__Data records__:

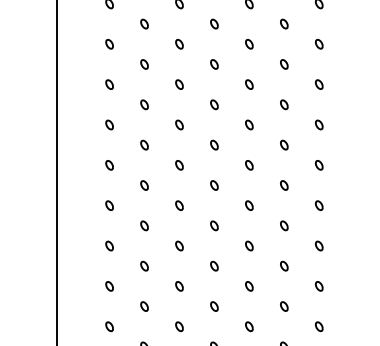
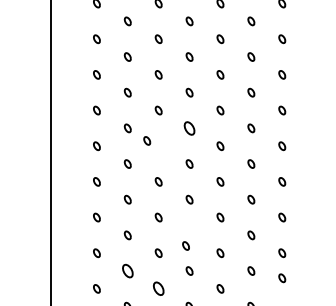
part: (214, 144) -> (189, 127), size x1.6
part: (179, 165) -> (147, 141), moved
part: (214, 265) -> (186, 245), moved
part: (144, 306) -> (127, 271), size x1.6
part: (179, 326) -> (158, 288), size x1.6
part: (318, 326) -> (281, 278), moved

__Directive__: Your task is to repeat the material above exactly, without its pictures.

__Your response__:
part: (214, 144) -> (189, 127), size x1.6
part: (179, 165) -> (147, 141), moved
part: (214, 265) -> (186, 245), moved
part: (144, 306) -> (127, 271), size x1.6
part: (179, 326) -> (158, 288), size x1.6
part: (318, 326) -> (281, 278), moved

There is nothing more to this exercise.